Obra de Michaele del Campo |
La comprensión del otro se
tergiversa y complica sobremanera por una razón muy cristalina. Las
valoraciones que hacemos de la interrelación tienen que ver con nosotros, no
con la quintaesencia de la interrelación. Dicho de un modo kantiano: vemos lo
que somos, es decir, valoramos lo que se desata en el espacio intersubjetivo desde el prisma axiológico con el que nos construimos interiormente. Los
conflictólogos afirman que los conflictos no tratan sólo de resolver un
problema, sino de que aprendamos a compatibilizar la discrepancia, a entender
al otro con el que de repente he de conciliar una divergencia, a utilizar el advenimiento
de la disensión para comprendernos los unos a los otros, o para indagarse uno así mismo en el marco vertiginosamente didáctico de la obturación de un interés (en la adversidad es donde podemos conocer de verdad a alguien, incluidos nosotros mismos). En mis clases siempre
defiendo que todo curso de acción que emprende una persona se origina por una motivación,
que incluso esa persona puede llegar a ignorar o cuyo epicentro no sepa concretar.

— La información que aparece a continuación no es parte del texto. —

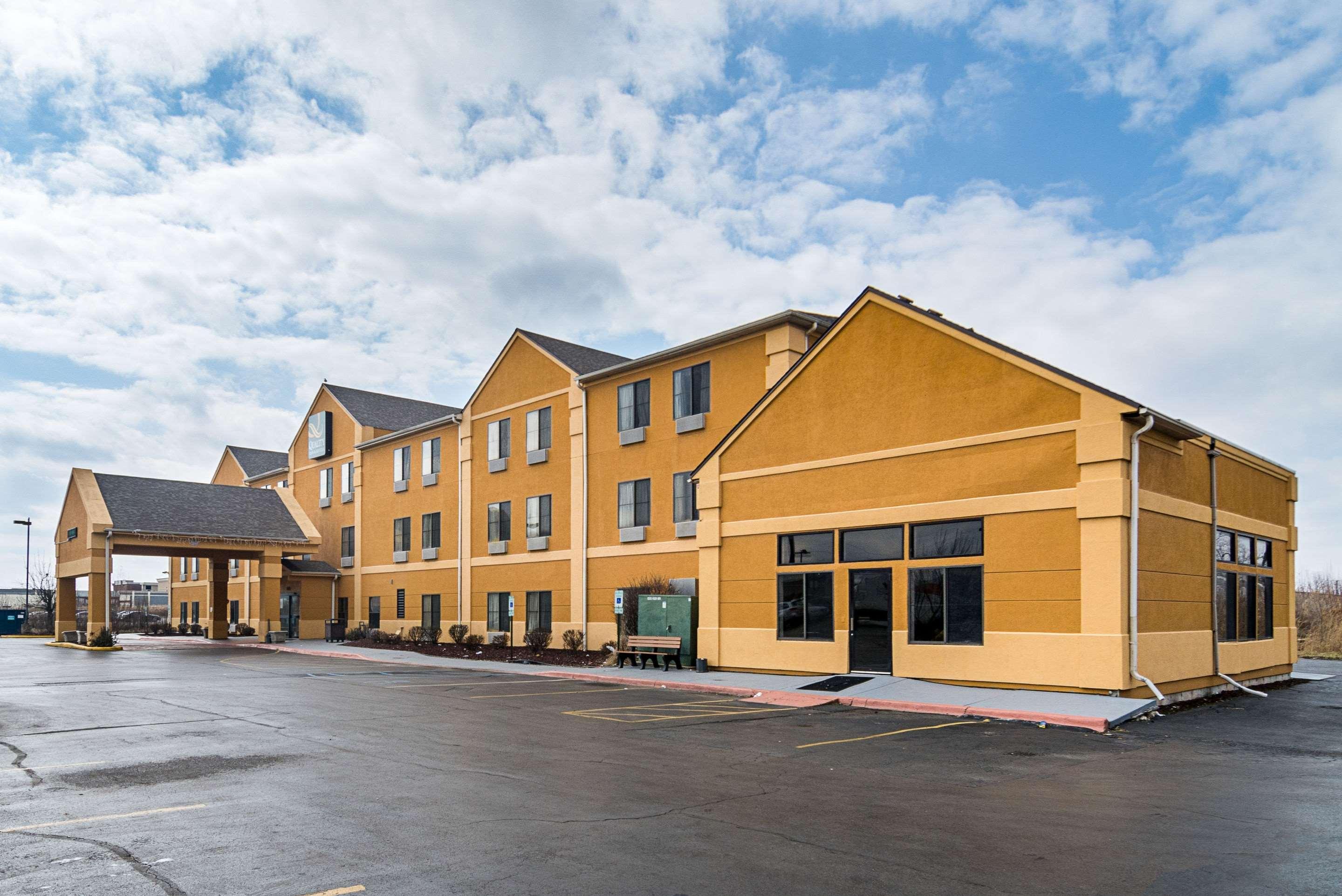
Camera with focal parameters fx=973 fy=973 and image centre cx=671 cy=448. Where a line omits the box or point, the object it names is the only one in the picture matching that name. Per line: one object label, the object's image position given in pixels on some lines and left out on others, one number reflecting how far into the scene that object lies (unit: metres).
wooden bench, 25.23
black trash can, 46.25
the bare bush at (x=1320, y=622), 37.88
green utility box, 25.55
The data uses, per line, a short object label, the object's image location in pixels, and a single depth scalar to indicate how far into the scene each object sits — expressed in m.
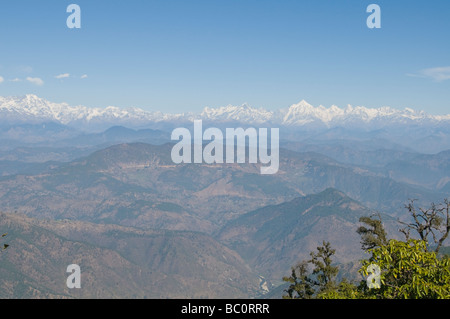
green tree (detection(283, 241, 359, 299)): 50.12
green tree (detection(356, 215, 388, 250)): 38.14
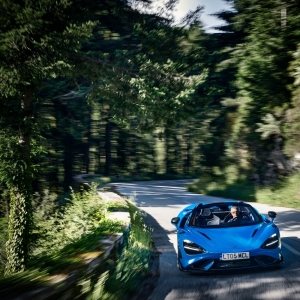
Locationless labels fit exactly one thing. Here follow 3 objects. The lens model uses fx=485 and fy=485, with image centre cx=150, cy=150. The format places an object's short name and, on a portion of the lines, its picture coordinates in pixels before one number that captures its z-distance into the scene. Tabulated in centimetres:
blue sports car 821
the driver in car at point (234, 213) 971
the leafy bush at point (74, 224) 1403
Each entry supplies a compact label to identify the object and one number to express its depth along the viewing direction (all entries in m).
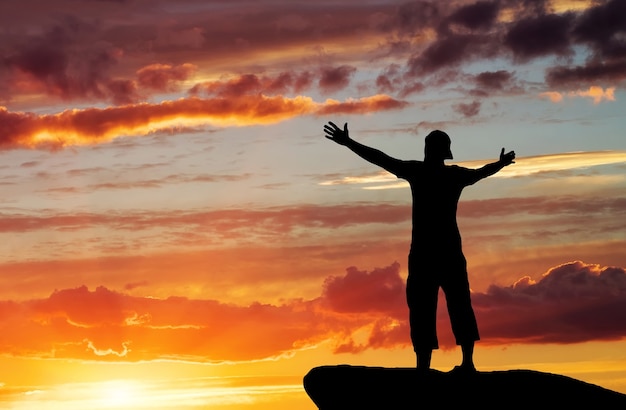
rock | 21.45
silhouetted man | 21.33
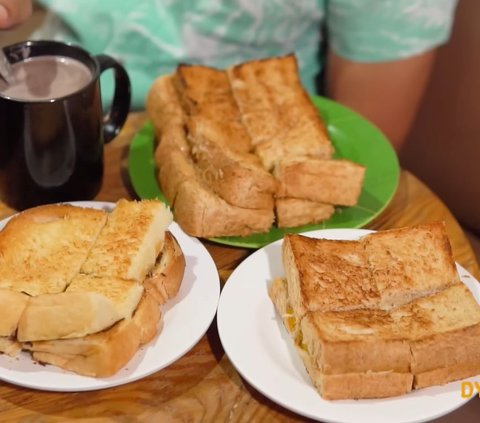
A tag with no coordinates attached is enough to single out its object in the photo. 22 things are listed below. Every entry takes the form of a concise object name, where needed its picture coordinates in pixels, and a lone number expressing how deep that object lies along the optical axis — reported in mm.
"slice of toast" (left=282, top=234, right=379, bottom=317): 957
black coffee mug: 1072
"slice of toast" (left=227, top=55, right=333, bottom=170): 1265
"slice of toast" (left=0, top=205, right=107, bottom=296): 939
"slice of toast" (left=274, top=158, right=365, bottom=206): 1192
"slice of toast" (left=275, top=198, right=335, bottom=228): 1193
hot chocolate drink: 1122
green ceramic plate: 1202
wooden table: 898
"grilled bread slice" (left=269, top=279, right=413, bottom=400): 875
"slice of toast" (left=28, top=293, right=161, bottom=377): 863
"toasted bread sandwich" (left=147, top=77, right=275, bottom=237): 1148
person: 1484
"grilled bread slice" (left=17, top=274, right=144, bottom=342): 864
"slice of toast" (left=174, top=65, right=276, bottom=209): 1169
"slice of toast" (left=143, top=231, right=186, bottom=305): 972
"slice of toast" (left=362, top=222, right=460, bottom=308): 983
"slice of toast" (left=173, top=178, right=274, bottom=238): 1143
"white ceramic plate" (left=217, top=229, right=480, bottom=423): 862
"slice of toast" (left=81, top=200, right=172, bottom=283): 960
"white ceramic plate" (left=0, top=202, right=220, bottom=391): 863
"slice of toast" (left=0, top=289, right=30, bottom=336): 872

La comprensión reside en hallar
esa motivación primigenia y seminal que ha provocado una divergencia. Seguro que ese impulso ahora enigmático vincula con necesidades biológicas, con conectividades sociales, con movimientos sentimentales, o con un ramillete de contratos psicológicos que hacen que toda
persona sea exactamente la que ahora está siendo. He aquí la imposibilidad de escindir el problema de la persona, o la persona del problema. Son inescindibles porque son la misma cosa.

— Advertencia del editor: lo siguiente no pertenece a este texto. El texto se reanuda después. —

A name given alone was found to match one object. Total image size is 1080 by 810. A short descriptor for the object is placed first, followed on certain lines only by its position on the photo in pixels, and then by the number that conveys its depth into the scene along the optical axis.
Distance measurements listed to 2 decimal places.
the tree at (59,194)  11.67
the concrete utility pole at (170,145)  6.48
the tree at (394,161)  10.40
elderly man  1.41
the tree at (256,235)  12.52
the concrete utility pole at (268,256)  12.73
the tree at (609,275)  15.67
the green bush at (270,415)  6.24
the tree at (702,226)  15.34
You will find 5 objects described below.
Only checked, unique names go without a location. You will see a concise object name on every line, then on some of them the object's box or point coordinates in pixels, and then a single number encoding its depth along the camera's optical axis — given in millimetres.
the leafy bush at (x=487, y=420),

La mayoría de los conflictos
nacen porque no comprendemos bien a la contraparte, no disponemos de
información suficiente para entender por qué hace lo que hace, no somos capaces
de sentir lo que ella puede sentir, no logramos instalarnos en el mundo como está instalada ella para actuar de esa manera determinada. Ocurre que cuando alguien obstruye nuestros deseos nos enfadamos o nos amedrentamos, y secuestrados por ambos sentimientos caemos en la inercia de hallar inmediatos culpables que restauren el equilibrio perdido, o aminoren el desasosiego, o alejen el miedo. Recuerdo que Giorgio Nardone comentaba en un opúsculo que «quien se coloca como
víctima construye a sus verdugos». Sólo hay una tecnología para poder
aproximarnos al otro eludiendo el tropismo de victimizarnos o de culpabilizar: a través de la bondad y de la
inteligencia intrínsecas al diálogo. He escrito dialogar y no hablar, porque
hablando la gente puede entenderse, o no, pero dialogando sí, porque en su sentido prístino el deseo de entenderse es la
premisa fundacional del diálogo, de ahí su relación con la bondad y la concordia. Recuerdo
haberle leído a Eduard Vinyamata en su monumental ensayo Conflictología que «los conflictos ni se resuelven ni se gestionan,
sino que son transformados». Esta transformación ocurre exclusivamente en el
interior de cada uno de nosotros. Seré más preciso. Esta transformación se
concreta en la modificación de la conversación que mantenemos con nosotros
mismos relatándonos a cada instante lo que nos ocurre a cada minuto. Acabo de
compartir mi definición del alma humana. Es ahí, y no en ninguna otra parte, donde
la discrepancia se disuelve o se calcifica. Lo uno o lo otro depende de nuestra comprensión. Y la comprensión es subsidiaria de la reflexión y la deseabilidad de comprender, que a su vez son prestatarias de la bondad. Acabamos de alcanzar la cúspide de la inteligencia humana.